In [20]:
import numpy as np
import pandas as pd
from transformers import AutoTokenizer

In [23]:
base_model_id = "mistralai/Mistral-7B-v0.1"
model_max_length = 512
project = "alpaca-finetune"
base_model_name = "mistral"
run_name = base_model_name + "-" + project
output_dir = "./" + run_name
eos_token = '</s>'

In [8]:
dataset = pd.read_json('./data/alpaca_gpt4_data.json')

In [9]:
def gen_dataset_splits(ds, perc: []):
    ds_len = len(ds)
    train_len = int(ds_len * perc[0])
    eval_len = int(ds_len * perc[1])
    test_len = ds_len - train_len - eval_len
    splits = np.concatenate([
        np.zeros(train_len),
        np.ones(eval_len),
        np.full(test_len, 2)
    ])
    np.random.shuffle(splits)
    return splits

In [11]:
dataset['split'] = gen_dataset_splits(dataset, [.9, .01])

In [16]:
def alpaca_prompt(row):
    return ("Below is an instruction that describes a task. "
            "Write a response that appropriately completes the request.\n\n"
            "### Instruction:\n{instruction}\n\n### Response:\n").format_map(row)

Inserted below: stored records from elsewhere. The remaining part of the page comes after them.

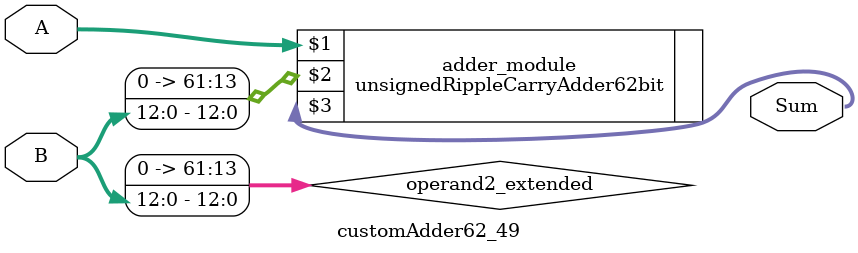
<source format=v>
module customAdder62_49(
                        input [61 : 0] A,
                        input [12 : 0] B,
                        
                        output [62 : 0] Sum
                );

        wire [61 : 0] operand2_extended;
        
        assign operand2_extended =  {49'b0, B};
        
        unsignedRippleCarryAdder62bit adder_module(
            A,
            operand2_extended,
            Sum
        );
        
        endmodule
        
</source>
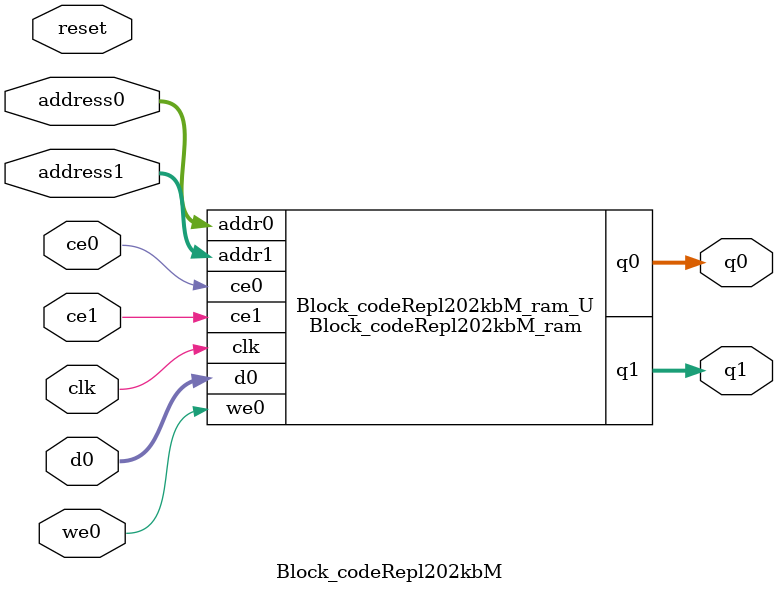
<source format=v>
`timescale 1 ns / 1 ps
module Block_codeRepl202kbM_ram (addr0, ce0, d0, we0, q0, addr1, ce1, q1,  clk);

parameter DWIDTH = 5;
parameter AWIDTH = 18;
parameter MEM_SIZE = 212544;

input[AWIDTH-1:0] addr0;
input ce0;
input[DWIDTH-1:0] d0;
input we0;
output reg[DWIDTH-1:0] q0;
input[AWIDTH-1:0] addr1;
input ce1;
output reg[DWIDTH-1:0] q1;
input clk;

(* ram_style = "block" *)reg [DWIDTH-1:0] ram[0:MEM_SIZE-1];




always @(posedge clk)  
begin 
    if (ce0) begin
        if (we0) 
            ram[addr0] <= d0; 
        q0 <= ram[addr0];
    end
end


always @(posedge clk)  
begin 
    if (ce1) begin
        q1 <= ram[addr1];
    end
end


endmodule

`timescale 1 ns / 1 ps
module Block_codeRepl202kbM(
    reset,
    clk,
    address0,
    ce0,
    we0,
    d0,
    q0,
    address1,
    ce1,
    q1);

parameter DataWidth = 32'd5;
parameter AddressRange = 32'd212544;
parameter AddressWidth = 32'd18;
input reset;
input clk;
input[AddressWidth - 1:0] address0;
input ce0;
input we0;
input[DataWidth - 1:0] d0;
output[DataWidth - 1:0] q0;
input[AddressWidth - 1:0] address1;
input ce1;
output[DataWidth - 1:0] q1;



Block_codeRepl202kbM_ram Block_codeRepl202kbM_ram_U(
    .clk( clk ),
    .addr0( address0 ),
    .ce0( ce0 ),
    .we0( we0 ),
    .d0( d0 ),
    .q0( q0 ),
    .addr1( address1 ),
    .ce1( ce1 ),
    .q1( q1 ));

endmodule


</source>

def alpaca_prompt_input(row):
    return ("Below is an instruction that describes a task, paired with an input that provides further context. "
            "Write a response that appropriately completes the request.\n\n"
            "### Instruction:\n{instruction}\n\n### Input:\n{input}\n\n### Response:\n").format_map(row)


def gen_prompt(row):
    return (alpaca_prompt(row) if row['input'] == "" else alpaca_prompt_input(row)) + row['output']

In [17]:
dataset['prompt'] = dataset.apply(lambda x: gen_prompt(x), axis=1)

In [26]:
tokenizer = AutoTokenizer.from_pretrained(base_model_id, model_max_length=model_max_length)